> Texto de lectura
◇ ◇ ◇ ◇
Inmanejable, y ahí es donde el botón Me gusta y sus derivados, como el natalicio simplificado, cumplen su función. ¿Te imaginás llamando a tres o cuatro personas por día, todos los días del año, para desearles un feliz cumpleaños? A mí se me complicaría. Sin embargo, a mis amigos los llamo. Nada de WhatsApp, nada de Facebook. Como mínimo un llamado, no porque descrea de las relaciones virtuales (ya he dicho muchas veces que es al revés), sino porque estas no reemplazan a aquellas. Hasta los más jóvenes saben que la socialización virtual complementa –y en muchas ocasiones es la vía para– la socialización real.
La cuestión es que algunas personas en Facebook son tus amigos. Otros son conocidos. Otros, contactos. ¿No les ha pasado que alguien que les pide amistad en la red social y después no los saluda en un pasillo? Son ámbitos diferentes, y requieren conductas diferentes. O eso parece.
En LinkedIn, mi red tiene más de 3800 contactos. Algunos son amigos también, pero el término contacto me parece un poco más adecuado. Aunque, es cierto, sería algo chocante para mis amigos más cercanos aparecer como simples contactos. Dilema menor, hay que decirlo.
El botón Me gusta evolucionó para simbolizar emociones y, en el caso de LinkedIn, empezó a producir texto automático. Te das cuenta porque de pronto un montón de gente usa exactamente las mismas palabras en el mensajero. Algo raro pasa. Además, emplean los signos de admiración de apertura, que no son parte de la norma de Internet. Pero hay más. ¡También podés dar las gracias con un toque en la pantalla!
Personalmente, me rehúso a utilizar esos recursos, más que nada porque resultan obvios, y en tales casos mando un mensaje general. Pero esto es, precisamente, por la escala. Con tantos mensajes es imposible responder uno por uno. Salvo con el botoncito. Y ahí de socializar ya no queda nada, a mi juicio.
No me gusta oponerme a algo simplemente porque es nuevo. Hablar por teléfono alguna vez lo fue, y resulta que ahora nos parece de lo más cálido y humano eso de oír la voz de un ser querido. En mi infancia tal cosa habría sonado a herejía. Ibas de visita. Casi a diario. Así que, en lugar de quejarme, me gustaría proponerles a las redes sociales, servicios de correo electrónico y mensajeros varios, una innovación que proviene de la producción musical.
◇ ◇ ◇ ◇
> Contenido del conjunto
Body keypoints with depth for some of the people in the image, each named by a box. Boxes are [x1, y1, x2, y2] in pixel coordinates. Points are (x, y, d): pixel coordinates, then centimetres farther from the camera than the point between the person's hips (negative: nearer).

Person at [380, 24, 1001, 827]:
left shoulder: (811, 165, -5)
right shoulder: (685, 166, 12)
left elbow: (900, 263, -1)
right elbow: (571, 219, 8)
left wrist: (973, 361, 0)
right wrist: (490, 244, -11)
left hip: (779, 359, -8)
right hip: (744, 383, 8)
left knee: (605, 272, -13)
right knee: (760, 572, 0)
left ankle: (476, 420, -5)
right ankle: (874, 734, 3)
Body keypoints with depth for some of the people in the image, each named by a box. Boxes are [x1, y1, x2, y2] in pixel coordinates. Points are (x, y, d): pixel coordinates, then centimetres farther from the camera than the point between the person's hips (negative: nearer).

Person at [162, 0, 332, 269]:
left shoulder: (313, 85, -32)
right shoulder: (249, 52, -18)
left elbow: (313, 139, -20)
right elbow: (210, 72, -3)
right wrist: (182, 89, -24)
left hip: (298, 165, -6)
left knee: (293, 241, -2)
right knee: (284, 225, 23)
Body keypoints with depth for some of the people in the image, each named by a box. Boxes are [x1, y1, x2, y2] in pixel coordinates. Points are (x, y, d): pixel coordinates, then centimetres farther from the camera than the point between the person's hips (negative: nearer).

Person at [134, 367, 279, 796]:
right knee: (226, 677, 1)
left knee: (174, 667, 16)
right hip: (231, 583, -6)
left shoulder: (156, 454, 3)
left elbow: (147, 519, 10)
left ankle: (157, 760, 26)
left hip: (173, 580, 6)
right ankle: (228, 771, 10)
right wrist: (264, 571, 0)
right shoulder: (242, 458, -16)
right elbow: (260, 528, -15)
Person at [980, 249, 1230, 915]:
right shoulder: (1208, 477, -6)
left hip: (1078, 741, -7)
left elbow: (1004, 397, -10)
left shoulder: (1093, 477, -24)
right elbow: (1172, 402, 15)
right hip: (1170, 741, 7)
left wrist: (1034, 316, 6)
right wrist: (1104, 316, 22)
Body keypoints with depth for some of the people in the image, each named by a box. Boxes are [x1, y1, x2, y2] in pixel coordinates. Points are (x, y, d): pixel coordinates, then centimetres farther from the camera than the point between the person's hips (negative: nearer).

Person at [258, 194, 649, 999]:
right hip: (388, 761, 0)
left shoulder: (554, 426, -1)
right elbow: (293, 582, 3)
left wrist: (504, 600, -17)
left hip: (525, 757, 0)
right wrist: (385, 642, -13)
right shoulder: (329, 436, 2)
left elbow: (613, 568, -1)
◇ ◇ ◇ ◇
> Tareas pendientes
1 – Transcriba del texto sobre las redes sociales el fragmento que va desde "Personalmente, me rehúso" hasta "la producción musical.", ambos incluidos.
2 – Indique si cada afirmación concuerda con el texto sobre las redes sociales. Responda sí o no y cite las palabras exactas del texto que lo deciden.
(a) El autor tiene más de 3800 contactos en LinkedIn.
(b) El autor felicita a sus amigos por su cumpleaños mediante WhatsApp.
(c) El autor usa el botón para dar las gracias en LinkedIn.
3 – Prosiga el texto sobre las redes sociales a partir de su última oración.

> Resultados por tarea
1 –
Personalmente, me rehúso a utilizar esos recursos, más que nada porque resultan obvios, y en tales casos mando un mensaje general. Pero esto es, precisamente, por la escala. Con tantos mensajes es imposible responder uno por uno. Salvo con el botoncito. Y ahí de socializar ya no queda nada, a mi juicio.
No me gusta oponerme a algo simplemente porque es nuevo. Hablar por teléfono alguna vez lo fue, y resulta que ahora nos parece de lo más cálido y humano eso de oír la voz de un ser querido. En mi infancia tal cosa habría sonado a herejía. Ibas de visita. Casi a diario. Así que, en lugar de quejarme, me gustaría proponerles a las redes sociales, servicios de correo electrónico y mensajeros varios, una innovación que proviene de la producción musical.

2 –
(a) Sí: «En LinkedIn, mi red tiene más de 3800 contactos.»
(b) No: «Sin embargo, a mis amigos los llamo. Nada de WhatsApp, nada de Facebook.»
(c) No: «Personalmente, me rehúso a utilizar esos recursos»

3 –
Borodin
Hace muchos años, un músico me hizo una demostración palmaria. Primero pasó un cuarteto de cuerdas de Borodin ejecutado por personas. Luego, me hizo oír el mismo cuarteto ejecutado mediante MIDI por una computadora. El sonido era perfecto, pero carecía por completo de alma. Era demasiado igual, demasiado homogéneo, exacto, preciso, mecánico. Con las décadas, eso se ha corregido y hoy es posible hacer sonar a las máquinas mucho más humanas, incorporando, mediante algoritmos, características propias de los músicos reales. Las llamo, globalmente, la sutil heterogeneidad humana. Un músico jamás golpeará la tecla o la cuerda exactamente igual dos veces, aunque en la partitura diga que debe ser igual. Y no lo hará porque es de carne y hueso. Es, además, una heterogeneidad heterogénea.
Muy bien, ahí va la idea. Muchachos, pónganse a trabajar en algoritmos que hagan que el botón ¡Gracias! mande un mensaje que signifique eso, pero en todas sus posibles variantes. Gracias, che.Gracias, amigo.Pero muchas gracias! Etcétera. Ya que saben tanto de nosotros, posiblemente puedan replicar con bastante precisión nuestros usos lingüísticos. Lo mismo cuenta para las felicitaciones, cumpleaños, operaciones exitosas, relatos de viajes, bodas, nacimientos, decesos, debates políticos, escaramuzas de sofá, y así. Creo que el resultado podría ser divertido.
Esperen. ¿Dije divertido? Distópico, más bien.